Outage of the connector service and APC component for Phrase TMS (EU) and Phrase TMS (US) between March 15 08:00 PM CET and March 17 04:49 AM CET
Incident Report for Phrase
Postmortem

Introduction

We would like to share more details about the events that occurred with Phrase between 8:00 PM CEST on March 15, 2024 and 4:49 AM CEST on March 17, 2024 which led to a gradual outage of the connector service, APCs and CJs, and what Phrase engineers are doing to prevent these issues from happening again.

Timeline

8:00 PM CEST on March 15, 2024: Deployed wrong configuration to production.

7:30 PM CEST on March 16, 2024: First connector instance became unavailable.

0:00 AM CEST on March 17, 2024: Second connector instance became unavailable.

2:35 AM CEST on March 17, 2024: Incident created.

4:50 AM CEST on March 17, 2024: Manually created mount target; connector instances became available.

10:34 PM CEST on March 18, 2024: Permanent long term solution prepared and applied.

Root Cause

The root cause of the incident was the inadvertent removal of the mount target associated with the Amazon Elastic File System (EFS) volume during the cleanup process following the migration from Amazon EC2 to Amazon EKS. This occurred due to the existing implementation of the EFS module which determined the mount target subnet based on the subnet of the provisioned EC2 instance. With the removal of the EC2 instances during the cleanup process, the mount target subnet information was no longer valid leading to the unintentional removal of the mount target. As a result, the EFS volume and its access point remained intact but inaccessible due to the absence of the necessary mount target causing connector service outage.

Actions to Prevent Recurrence

Alter the existing EFS module to ensure keeping mount target resources even without explicitly running an EC2 instance.

Conclusion

Firstly, we want to apologize. We know how critical our services are to your business. Phrase as a whole will do everything to learn from this incident and use it to drive improvements across our services.
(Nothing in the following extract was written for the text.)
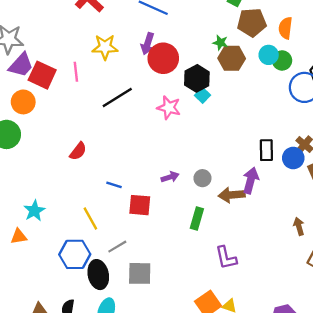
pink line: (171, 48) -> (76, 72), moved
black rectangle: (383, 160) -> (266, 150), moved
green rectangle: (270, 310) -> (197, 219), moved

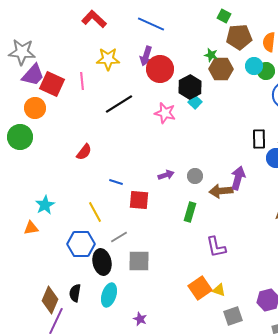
black rectangle: (266, 150) -> (259, 139), moved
As with any significant operational issue, Phrase engineers will be working tirelessly over the next coming days and weeks on improving their understanding of the incident and determining how to make changes that improve our services and processes.

Posted Mar 25, 2024 - 13:29 CET

Resolved
Phrase TMS (EU) and Phrase TMS (US) suffered a gradual outage of the connector service and APC between March 15 08:00 PM CET and March 17 04:49 AM CET
Posted Mar 17, 2024 - 13:21 CET